[Work item]
Print every line of text in the data below word for word, omitting the pictures.

Dataset records START

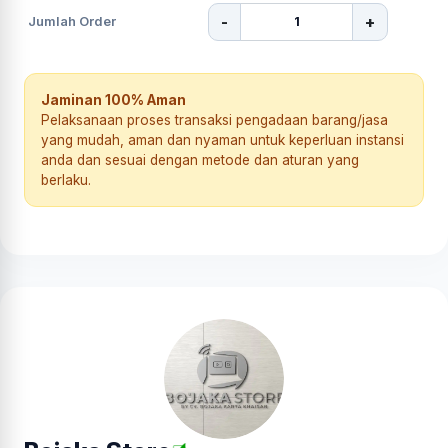
-
+
Jumlah Order
Jaminan 100% Aman
Pelaksanaan proses transaksi pengadaan barang/jasa
yang mudah, aman dan nyaman untuk keperluan instansi
anda dan sesuai dengan metode dan aturan yang
berlaku.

Dataset records END

[Solution to this problem]
-
+
Jumlah Order
Jaminan 100% Aman
Pelaksanaan proses transaksi pengadaan barang/jasa
yang mudah, aman dan nyaman untuk keperluan instansi
anda dan sesuai dengan metode dan aturan yang
berlaku.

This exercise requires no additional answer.